[Figure comprehension tasks]
= Beginning of Section =

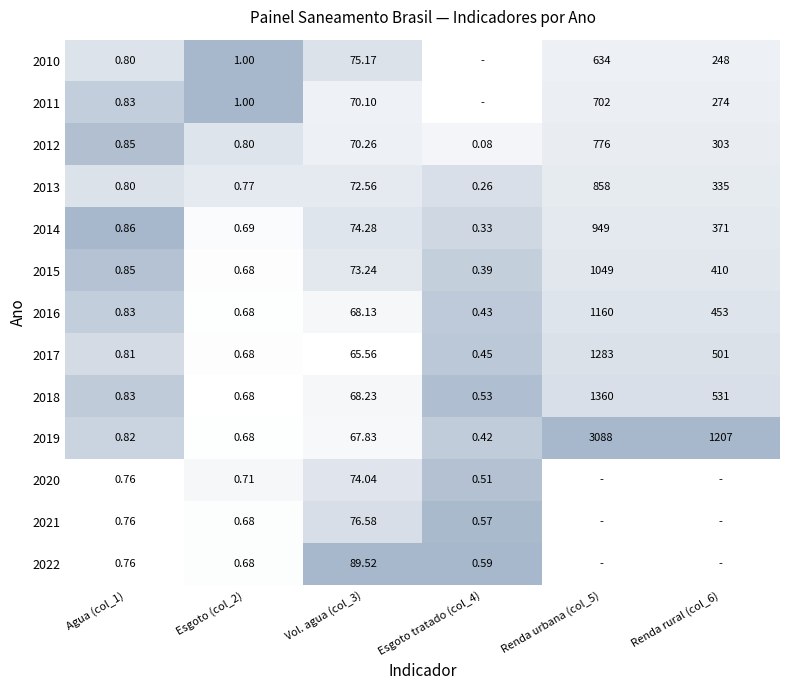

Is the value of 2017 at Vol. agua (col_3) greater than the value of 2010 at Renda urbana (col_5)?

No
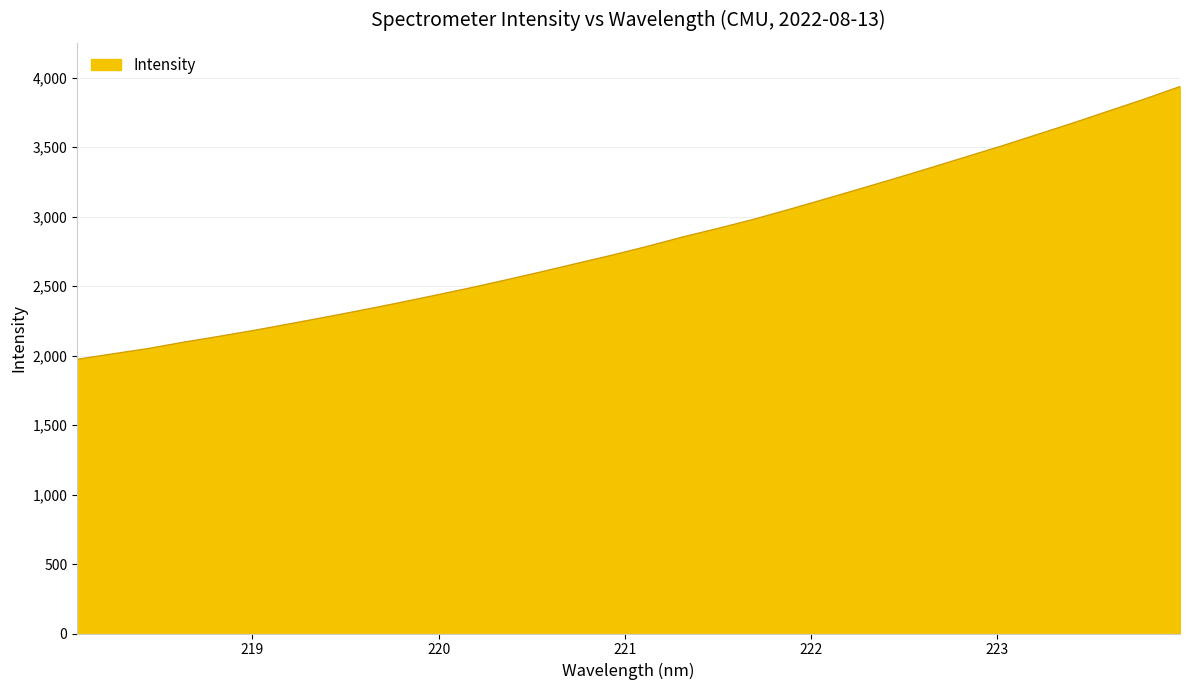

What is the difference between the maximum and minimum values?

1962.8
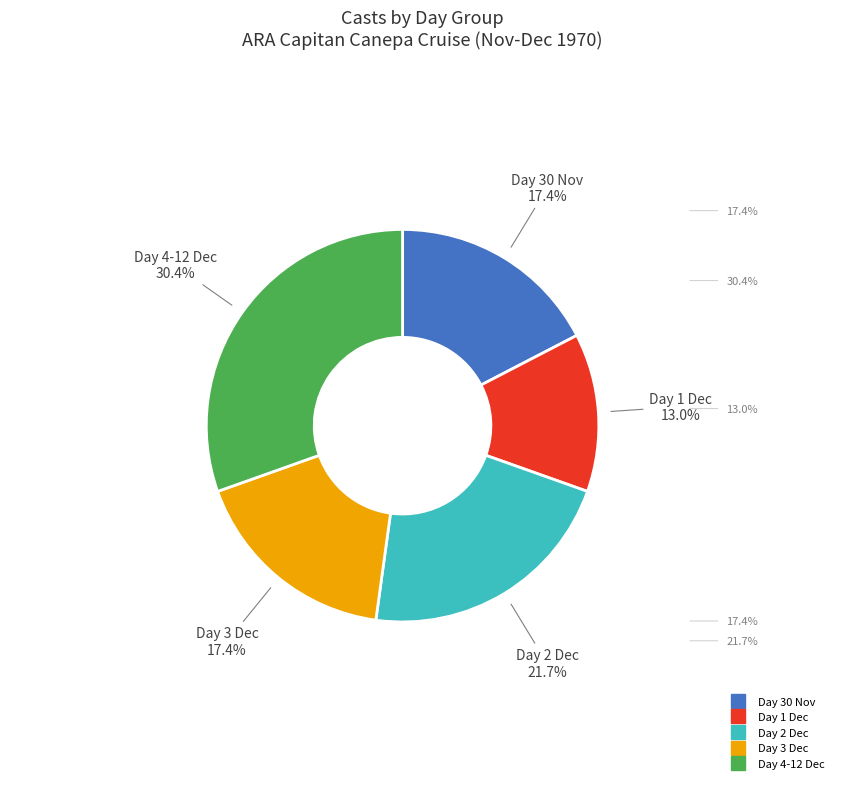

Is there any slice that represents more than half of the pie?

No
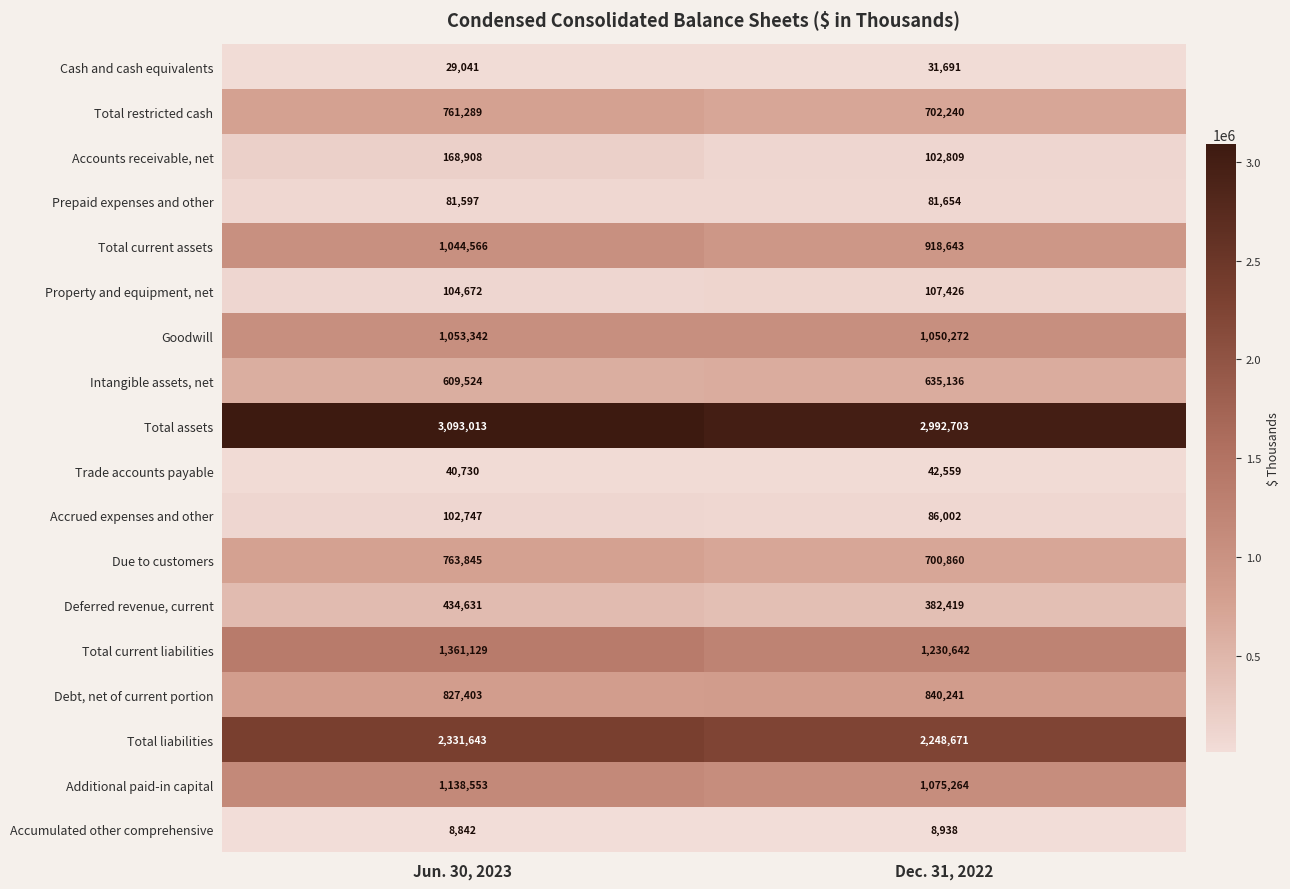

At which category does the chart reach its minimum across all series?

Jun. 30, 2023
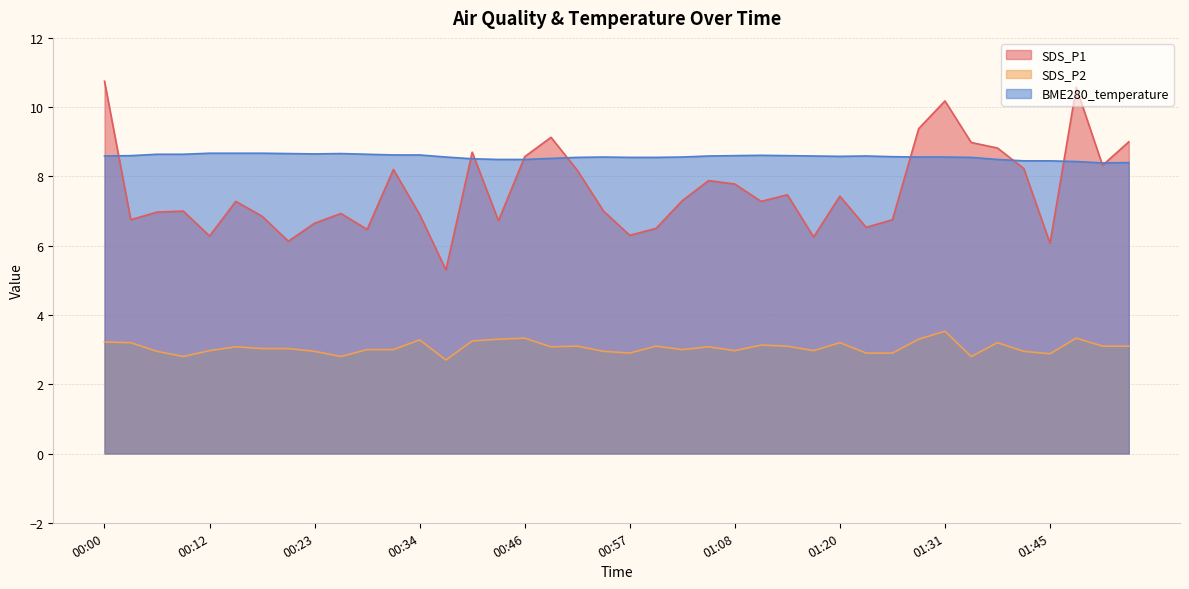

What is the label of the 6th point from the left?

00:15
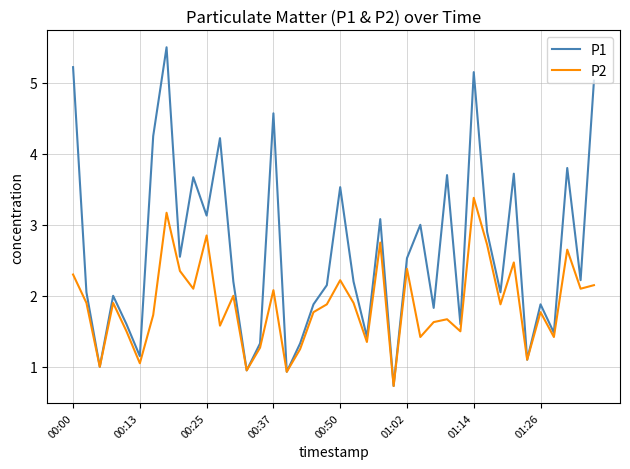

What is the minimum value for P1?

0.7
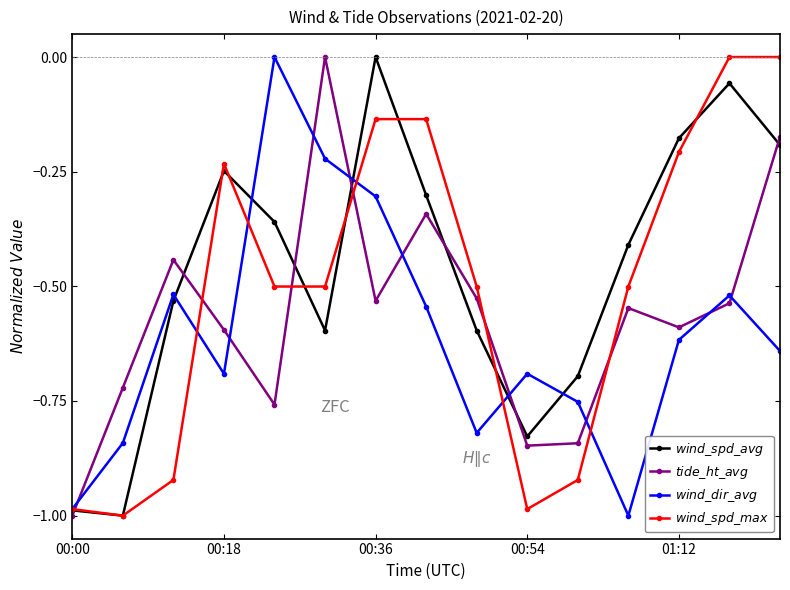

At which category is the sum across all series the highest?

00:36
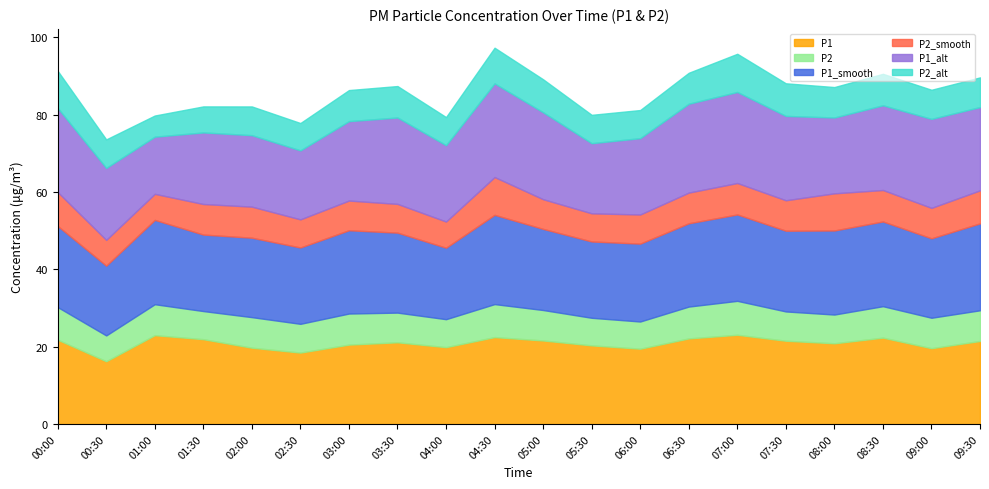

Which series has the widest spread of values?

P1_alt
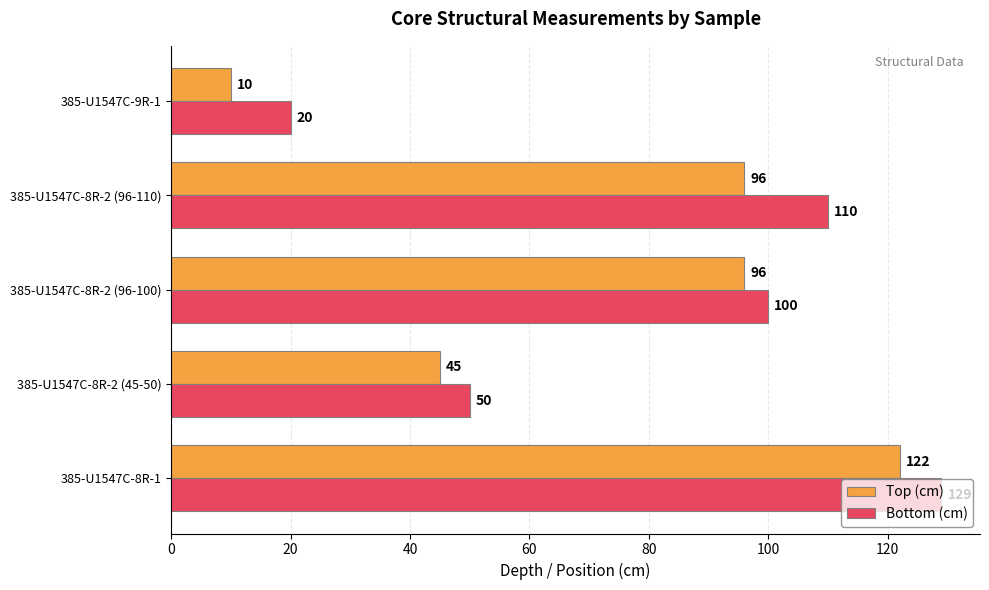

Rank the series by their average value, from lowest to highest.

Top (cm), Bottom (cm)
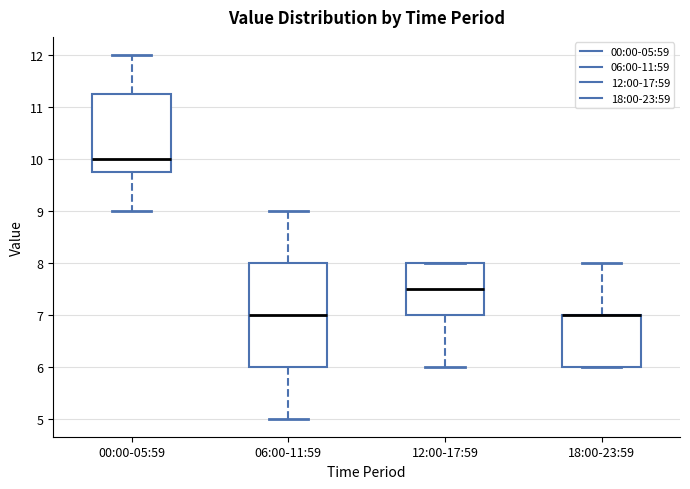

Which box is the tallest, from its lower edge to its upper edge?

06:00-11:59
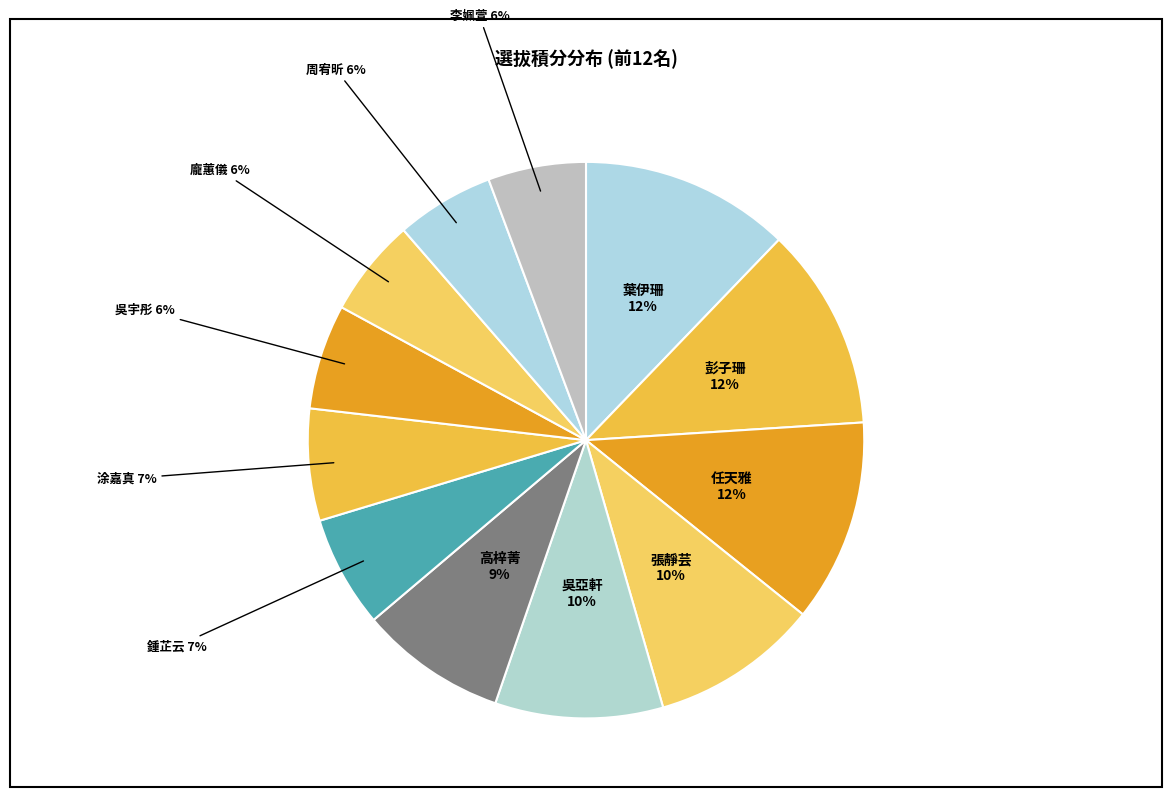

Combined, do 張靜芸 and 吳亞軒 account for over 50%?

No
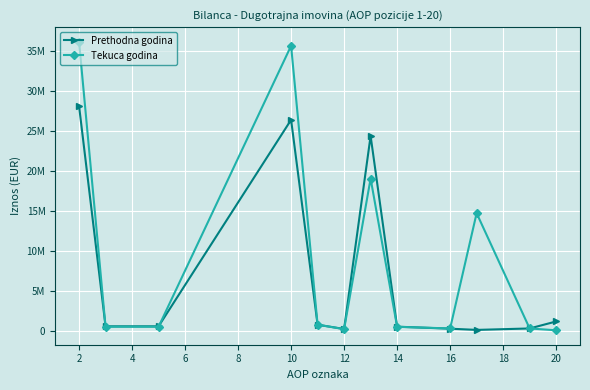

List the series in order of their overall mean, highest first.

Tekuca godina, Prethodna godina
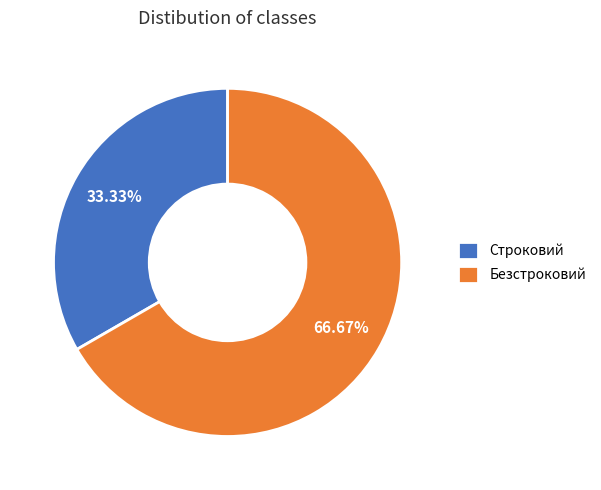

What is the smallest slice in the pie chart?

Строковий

= End of Section =

# EXERCISE DETAILS
Pull out every line of the material above that contains the string "series". Treat uppercase and lowercase as different.

# SOLVED EXERCISE
At which category does the chart reach its minimum across all series?
At which category is the sum across all series the highest?
Which series has the widest spread of values?
Rank the series by their average value, from lowest to highest.
List the series in order of their overall mean, highest first.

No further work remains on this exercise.